START Excerpt to read

1

Using duck db, I am trying to write a data frame (from my VS code) into a parquet (in Azure storage accounts). I am getting the error as Not implemented Error: Writing to HTTP files not implemented.

However, while forming the data frame (which I am forming for the data in a csv file kept in the Azure storage accounts blob container), it is working well to read the csv file, in my VS code.

azure_storage_path= 'https://somename.blob.core.windows.net/the-conatiner-name'
table_name='https://somename.blob.core.windows.net/the-conatiner-name/the_csv.csv'

conn = duckdb.connect()
conn.execute('install httpfs') 
conn.execute('load httpfs')
            df = conn.execute("""
                              CREATE OR REPLACE TABLE some_table AS
                                SELECT *
                                FROM '"""+table_name+"""'
                                LIMIT 10
                             """).df()
##Error occurs in below line##
conn.execute("COPY (FROM some_table) TO '"+azure_storage_path+"/ParquetFile.parquet' (FORMAT 'parquet')")

END Excerpt to read

**Actions to take**:
**1)** According to the DuckDB question, what error appears when the data frame is written to a parquet file in Azure storage?
**2)** Edit the DuckDB question by restating everything from "However, while forming" down to "my VS code.", with "blob container" replaced by "file share".
**3)** Resume the DuckDB question from the point at which it stops.
The records are not needed for any of this work.

START Extracted data

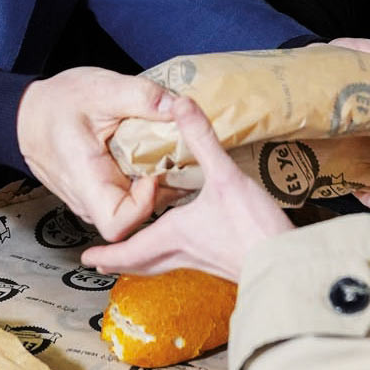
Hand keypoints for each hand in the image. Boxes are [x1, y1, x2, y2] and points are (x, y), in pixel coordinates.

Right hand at [16, 67, 178, 240]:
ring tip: (171, 151)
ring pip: (138, 207)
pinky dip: (149, 177)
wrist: (29, 113)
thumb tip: (178, 105)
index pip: (118, 224)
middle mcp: (90, 200)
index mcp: (86, 181)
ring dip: (158, 182)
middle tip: (178, 155)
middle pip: (137, 217)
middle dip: (163, 188)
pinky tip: (157, 153)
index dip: (144, 206)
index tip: (154, 173)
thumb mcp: (101, 89)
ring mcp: (96, 200)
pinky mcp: (102, 193)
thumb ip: (140, 96)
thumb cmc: (56, 105)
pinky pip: (131, 195)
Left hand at [82, 97, 294, 280]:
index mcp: (172, 235)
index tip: (86, 258)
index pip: (128, 250)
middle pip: (142, 264)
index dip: (106, 254)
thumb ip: (201, 139)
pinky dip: (173, 255)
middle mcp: (182, 253)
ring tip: (138, 252)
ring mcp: (203, 262)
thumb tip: (180, 104)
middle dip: (120, 262)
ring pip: (164, 264)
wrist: (283, 265)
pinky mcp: (222, 263)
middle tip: (100, 262)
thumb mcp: (224, 176)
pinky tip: (186, 243)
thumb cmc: (250, 226)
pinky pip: (187, 261)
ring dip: (147, 259)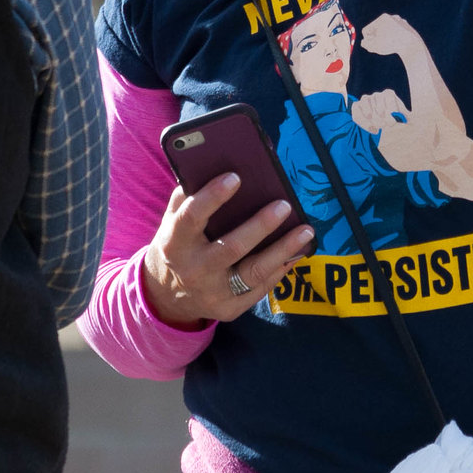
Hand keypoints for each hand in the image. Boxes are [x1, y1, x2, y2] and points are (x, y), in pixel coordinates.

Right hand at [139, 175, 314, 328]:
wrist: (166, 296)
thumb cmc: (177, 245)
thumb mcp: (171, 220)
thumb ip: (187, 196)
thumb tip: (215, 163)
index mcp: (174, 243)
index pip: (192, 217)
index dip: (213, 197)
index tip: (236, 177)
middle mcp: (193, 270)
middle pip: (231, 247)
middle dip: (260, 225)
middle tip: (284, 204)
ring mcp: (213, 293)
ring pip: (254, 271)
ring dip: (283, 250)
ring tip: (306, 230)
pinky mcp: (229, 309)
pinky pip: (261, 288)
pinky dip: (281, 268)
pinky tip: (297, 252)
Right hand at [350, 89, 409, 134]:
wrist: (384, 122)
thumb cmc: (395, 118)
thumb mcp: (403, 117)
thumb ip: (408, 117)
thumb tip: (414, 121)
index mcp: (389, 94)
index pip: (388, 96)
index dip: (391, 107)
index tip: (393, 121)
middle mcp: (377, 95)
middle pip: (377, 100)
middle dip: (381, 114)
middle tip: (385, 126)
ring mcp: (366, 100)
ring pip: (365, 103)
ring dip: (371, 116)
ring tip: (378, 128)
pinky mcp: (357, 107)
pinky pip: (356, 110)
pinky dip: (362, 120)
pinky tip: (372, 130)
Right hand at [356, 12, 421, 58]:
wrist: (412, 44)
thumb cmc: (391, 44)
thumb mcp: (375, 46)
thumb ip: (366, 44)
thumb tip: (364, 42)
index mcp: (382, 18)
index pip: (366, 30)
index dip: (367, 41)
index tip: (372, 47)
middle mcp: (392, 17)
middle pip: (377, 30)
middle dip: (375, 39)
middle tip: (378, 48)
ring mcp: (401, 22)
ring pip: (388, 31)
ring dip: (385, 39)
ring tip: (388, 46)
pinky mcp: (408, 28)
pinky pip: (397, 34)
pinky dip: (395, 39)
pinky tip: (397, 44)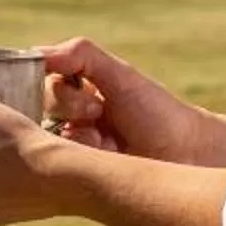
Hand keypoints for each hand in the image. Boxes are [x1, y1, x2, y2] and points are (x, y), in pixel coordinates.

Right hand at [38, 37, 225, 167]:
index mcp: (81, 85)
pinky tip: (108, 154)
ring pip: (46, 133)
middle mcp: (73, 113)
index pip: (43, 73)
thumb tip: (38, 53)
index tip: (78, 82)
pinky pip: (60, 161)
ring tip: (108, 137)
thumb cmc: (157, 111)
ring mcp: (75, 144)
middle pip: (40, 101)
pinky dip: (82, 153)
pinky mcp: (80, 172)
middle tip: (99, 110)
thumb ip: (80, 54)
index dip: (52, 77)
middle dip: (68, 103)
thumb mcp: (119, 75)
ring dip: (77, 132)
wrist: (188, 155)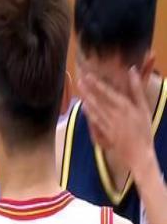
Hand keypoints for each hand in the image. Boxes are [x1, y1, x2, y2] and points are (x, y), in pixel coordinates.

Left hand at [78, 68, 155, 183]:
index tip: (89, 76)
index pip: (108, 93)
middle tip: (79, 80)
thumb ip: (137, 89)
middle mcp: (115, 114)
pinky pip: (95, 121)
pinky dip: (88, 113)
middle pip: (98, 100)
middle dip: (88, 90)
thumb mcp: (143, 108)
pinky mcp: (104, 132)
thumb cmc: (144, 130)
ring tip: (79, 90)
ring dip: (86, 99)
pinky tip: (83, 106)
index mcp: (125, 107)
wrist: (139, 153)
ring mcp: (108, 124)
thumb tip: (132, 70)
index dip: (97, 84)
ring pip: (94, 109)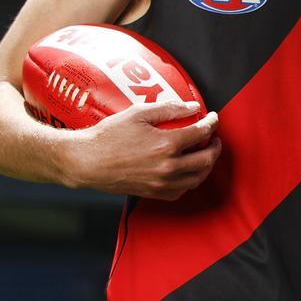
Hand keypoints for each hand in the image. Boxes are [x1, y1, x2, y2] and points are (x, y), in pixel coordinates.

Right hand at [64, 101, 220, 199]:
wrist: (85, 161)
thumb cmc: (108, 136)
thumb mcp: (138, 113)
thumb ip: (169, 108)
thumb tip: (193, 107)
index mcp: (167, 144)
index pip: (202, 133)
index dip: (212, 123)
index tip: (213, 118)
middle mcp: (168, 166)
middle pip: (206, 158)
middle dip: (215, 146)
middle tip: (214, 137)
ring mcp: (161, 182)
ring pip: (197, 177)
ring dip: (207, 165)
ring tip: (205, 154)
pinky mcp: (153, 192)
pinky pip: (181, 190)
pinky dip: (190, 181)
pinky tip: (188, 171)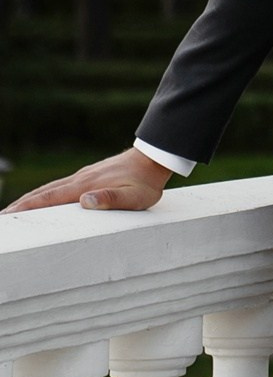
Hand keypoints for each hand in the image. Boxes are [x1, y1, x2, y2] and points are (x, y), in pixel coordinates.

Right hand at [7, 147, 169, 214]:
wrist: (153, 158)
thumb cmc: (145, 182)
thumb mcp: (135, 196)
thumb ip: (111, 199)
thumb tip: (85, 201)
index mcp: (85, 186)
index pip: (50, 198)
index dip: (28, 207)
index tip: (9, 215)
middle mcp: (79, 180)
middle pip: (43, 193)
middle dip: (21, 205)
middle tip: (4, 217)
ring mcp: (82, 177)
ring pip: (50, 189)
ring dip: (30, 200)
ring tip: (15, 212)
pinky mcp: (88, 177)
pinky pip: (59, 187)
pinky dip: (44, 195)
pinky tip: (42, 201)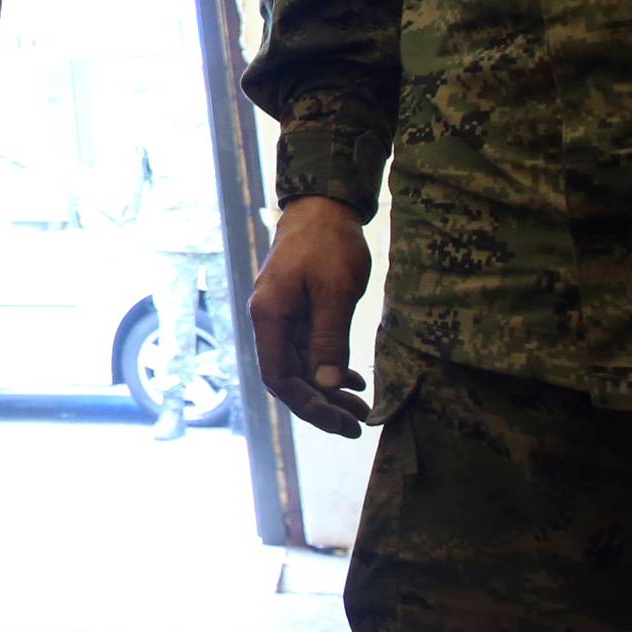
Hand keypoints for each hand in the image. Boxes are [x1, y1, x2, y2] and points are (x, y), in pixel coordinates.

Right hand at [246, 196, 371, 437]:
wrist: (323, 206)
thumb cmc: (328, 244)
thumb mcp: (335, 292)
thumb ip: (329, 338)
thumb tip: (326, 386)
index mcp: (270, 317)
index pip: (280, 378)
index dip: (308, 405)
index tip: (341, 422)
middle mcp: (270, 321)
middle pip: (289, 377)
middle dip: (321, 405)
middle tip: (357, 425)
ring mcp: (282, 316)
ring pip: (301, 366)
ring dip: (328, 390)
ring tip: (361, 407)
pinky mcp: (297, 310)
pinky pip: (308, 350)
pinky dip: (328, 367)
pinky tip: (352, 377)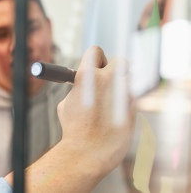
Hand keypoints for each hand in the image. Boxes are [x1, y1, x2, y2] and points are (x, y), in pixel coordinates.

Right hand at [58, 45, 135, 175]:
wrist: (87, 152)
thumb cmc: (74, 129)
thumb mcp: (68, 102)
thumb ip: (79, 88)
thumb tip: (85, 84)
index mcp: (86, 75)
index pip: (96, 51)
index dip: (96, 59)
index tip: (96, 67)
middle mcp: (107, 79)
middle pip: (120, 61)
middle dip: (115, 70)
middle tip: (108, 81)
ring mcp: (123, 93)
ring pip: (128, 80)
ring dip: (121, 88)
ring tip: (110, 103)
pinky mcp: (135, 107)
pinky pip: (132, 98)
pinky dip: (125, 104)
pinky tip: (115, 117)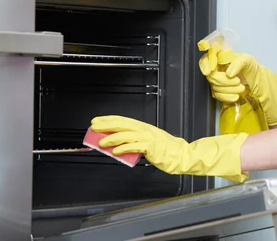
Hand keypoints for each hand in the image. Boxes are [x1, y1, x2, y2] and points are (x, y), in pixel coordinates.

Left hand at [90, 115, 248, 181]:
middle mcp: (146, 130)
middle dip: (107, 124)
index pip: (124, 120)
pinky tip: (116, 150)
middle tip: (94, 126)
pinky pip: (135, 146)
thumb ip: (135, 142)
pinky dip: (124, 148)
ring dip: (112, 137)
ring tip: (101, 142)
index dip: (110, 120)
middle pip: (123, 124)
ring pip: (127, 134)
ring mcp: (149, 137)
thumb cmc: (166, 151)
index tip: (97, 121)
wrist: (182, 156)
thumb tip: (117, 145)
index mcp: (145, 128)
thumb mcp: (148, 144)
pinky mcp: (152, 147)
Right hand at [199, 51, 276, 126]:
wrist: (260, 87)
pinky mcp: (220, 92)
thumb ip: (239, 62)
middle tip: (238, 82)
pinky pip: (217, 96)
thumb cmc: (254, 70)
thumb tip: (228, 73)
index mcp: (222, 58)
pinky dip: (227, 97)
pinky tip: (236, 97)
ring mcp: (218, 81)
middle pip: (211, 75)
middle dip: (224, 81)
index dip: (205, 64)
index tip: (209, 72)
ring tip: (242, 88)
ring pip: (214, 87)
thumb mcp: (249, 61)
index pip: (207, 58)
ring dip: (228, 90)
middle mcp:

END Extracted data

**Answers**:
**1)** Not implemented Error: Writing to HTTP files not implemented.

**2)**
However, while forming the data frame (which I am forming for the data in a csv file kept in the Azure storage accounts file share), it is working well to read the csv file, in my VS code.

**3)**
My target is to form the csv as a parquet in Azure container

Debottam
  • 13
  • 3

1 Answers1

1

The error is correct, HTTP doesn't really do a good job of abstracting filesystems (nor is it designed to).

Instead, you can use the fsspec support (which, full disclosure, I added)

import duckdb
from fsspec import filesystem

# this line will throw an exception if the appropriate filesystem interface is not installed
duckdb.register_filesystem(filesystem('abfs', account_name=ACCOUNT_NAME, account_key=ACCOUNT_KEY))

duckdb.execute("COPY (FROM some_table) TO 'abfs://the-container-name/ParquetFile.parquet' (FORMAT 'parquet')")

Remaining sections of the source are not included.